À l’époque, le marché n’était pas encore à un niveau raisonnable, mais la liquidation des positions de levier hors marché a provoqué des faillites, des ventes massives, et une chute du marché. Beaucoup de valeurs comme LeEco, Baofeng, et d’autres ont dégringolé, le marché du secteur entrepreneurial est passé de 4000 à 1500 points.
Cela montre que la réduction d’évaluation a ces caractéristiques : les petits investisseurs savent que la valorisation est excessive, mais plus ils entrent tard, plus ils investissent de façon immature et fragile, car ils sont à la fois avides et aveugles. Dans cette folie, personne ne veut sortir en premier. Comme Warren Buffett l’a dit, le marché des crypto est comme une fête : à l’apogée, tout le monde sait que ce n’est qu’un jeu, mais personne ne veut partir. Quand le risque se manifeste, la « porte de la fête » se ferme, et ceux qui restent doivent payer pour tous ceux qui ont participé, la valorisation s’effondre rapidement.
Les investisseurs qui achètent en fin de marché haussier sont souvent les moins avisés, ils doivent simplement en assumer les conséquences. En résumé, la réduction d’évaluation se manifeste principalement lorsque : la politique macroéconomique se resserre, que les taux d’intérêt montent, que la liquidité se retire, et que la déleveraging se produit. La confiance du marché s’effrite, les actions à forte valorisation perdent leur prime et leur potentiel de profit, et la préférence du marché change. La croissance élevée ralentit, l’incertitude augmente, et les fonds à effet de levier explosent. Beaucoup de gens, surtout ceux en situation économique fragile, cherchent à faire fortune rapidement en utilisant l’effet de levier, en concentrant tout leur capital sur une ou deux actions.

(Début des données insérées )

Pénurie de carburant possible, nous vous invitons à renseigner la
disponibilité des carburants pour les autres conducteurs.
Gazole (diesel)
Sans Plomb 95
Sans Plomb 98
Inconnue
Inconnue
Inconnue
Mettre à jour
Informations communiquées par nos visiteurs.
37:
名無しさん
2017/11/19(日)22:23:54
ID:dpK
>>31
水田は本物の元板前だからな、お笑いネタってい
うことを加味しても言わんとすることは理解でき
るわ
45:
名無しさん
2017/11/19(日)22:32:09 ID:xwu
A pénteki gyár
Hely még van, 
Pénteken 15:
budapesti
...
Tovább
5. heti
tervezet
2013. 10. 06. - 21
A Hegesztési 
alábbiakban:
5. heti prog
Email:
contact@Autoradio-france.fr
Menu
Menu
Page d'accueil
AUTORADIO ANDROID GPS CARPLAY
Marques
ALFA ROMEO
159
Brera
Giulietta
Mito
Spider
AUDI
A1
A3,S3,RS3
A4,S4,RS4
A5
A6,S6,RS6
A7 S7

Le levier peut alimenter la bulle des crypto-actions, mais en cas de liquidation, les courtiers vendent directement, provoquant une chute brutale, qui entraîne à son tour la liquidation d’autres positions à effet de levier, dans un cercle vicieux. Lorsqu’un resserrement survient, il déclenche rapidement une panique, ne laissant pas le temps aux investisseurs d’attendre un rebond. Beaucoup, sous l’effet de l’optimisme, paniquent face à la chute soudaine, car ils n’ont pas connu cette situation auparavant.

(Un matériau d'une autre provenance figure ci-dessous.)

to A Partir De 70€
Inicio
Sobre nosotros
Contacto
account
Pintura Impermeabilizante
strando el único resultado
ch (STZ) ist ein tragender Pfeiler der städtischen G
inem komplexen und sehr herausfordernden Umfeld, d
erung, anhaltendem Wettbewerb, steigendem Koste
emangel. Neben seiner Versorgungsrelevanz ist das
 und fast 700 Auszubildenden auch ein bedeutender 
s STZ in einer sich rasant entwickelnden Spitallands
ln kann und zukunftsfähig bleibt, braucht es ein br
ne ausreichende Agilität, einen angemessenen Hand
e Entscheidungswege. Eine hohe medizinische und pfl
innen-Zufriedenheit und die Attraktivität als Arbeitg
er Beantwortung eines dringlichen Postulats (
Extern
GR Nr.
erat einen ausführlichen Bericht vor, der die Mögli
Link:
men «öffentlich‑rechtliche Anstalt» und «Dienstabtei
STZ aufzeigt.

Ceux qui ont vécu la chute en marché baissier peuvent couper court en vendant, mais ceux qui ne l’ont pas vécu restent perplexes, espérant attendre, voire en achetant encore plus, pensant que le prix est devenu plus bas. Résultat : la chute continue, sans répit, car l’effet de levier accélère la baisse. Le marché des crypto-actions est ainsi : les actions de sociétés peu valables ont souvent des graphiques en pointe, avec une montée rapide suivie d’une chute tout aussi rapide. La Chine, avec ses nombreuses sociétés peu solides, voit ses marchés à crypto-actions souvent caractérisés par une longue phase de baisse après une montée rapide, ce qui est dû à la forte valorisation et à la surévaluation.

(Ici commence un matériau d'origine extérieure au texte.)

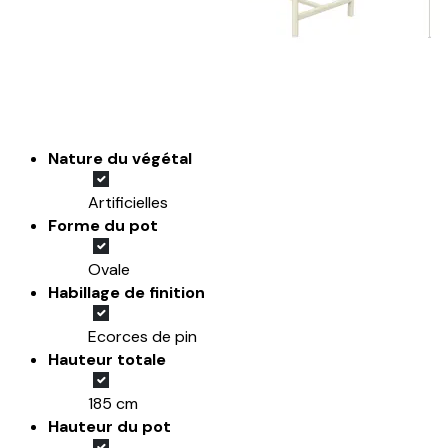
Nature du végétal
Artificielles
Forme du pot
Ovale
Habillage de finition
Ecorces de pin
Hauteur totale
185 cm
Hauteur du pot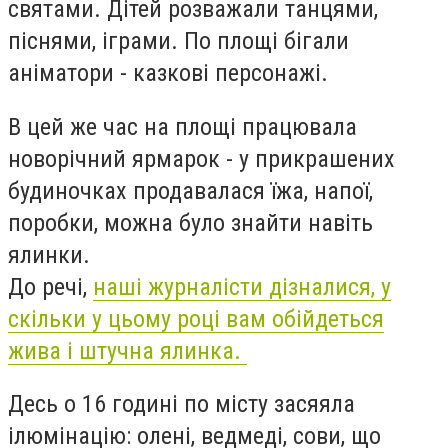
святами. Дітей розважали танцями,
піснями, іграми. По площі бігали
аніматори - казкові персонажі.
В цей же час на площі працювала
новорічний ярмарок - у прикрашених
будиночках продавалася їжа, напої,
поробки, можна було знайти навіть
ялинки.
До речі,
наші журналісти дізналися, у
скільки у цьому році вам обійдеться
жива і штучна ялинка.
Десь о 16 годині по місту засяяла
ілюмінацію: олені, ведмеді, сови, що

En réalité, peu de sociétés chinoises ont une vraie valeur. Les entreprises valables ont une caractéristique : leur prix augmente lentement (de façon régulière), et même en cas de chute, ils se redressent ensuite. Investir dans de bonnes entreprises, c’est aussi profiter de leur plancher de prix. Le marché américain, par exemple, est caractérisé par une croissance longue et une baisse courte, avec des valeurs de qualité qui continuent à monter malgré des corrections ou des circuits de suspension. Même si on n’aime pas forcément les États-Unis, on peut constater que leur marché continue de croître sur la durée, malgré des chutes et des arrêts, et qu’après une correction, il repart généralement à la hausse. La tendance est à un marché haussier court et un marché baissier long. Pour faire des profits, il faut donc choisir ses investissements avec soin, éviter les actions à forte évaluation, comme on évite de marcher près du bord d’une rivière pour ne pas se mouiller.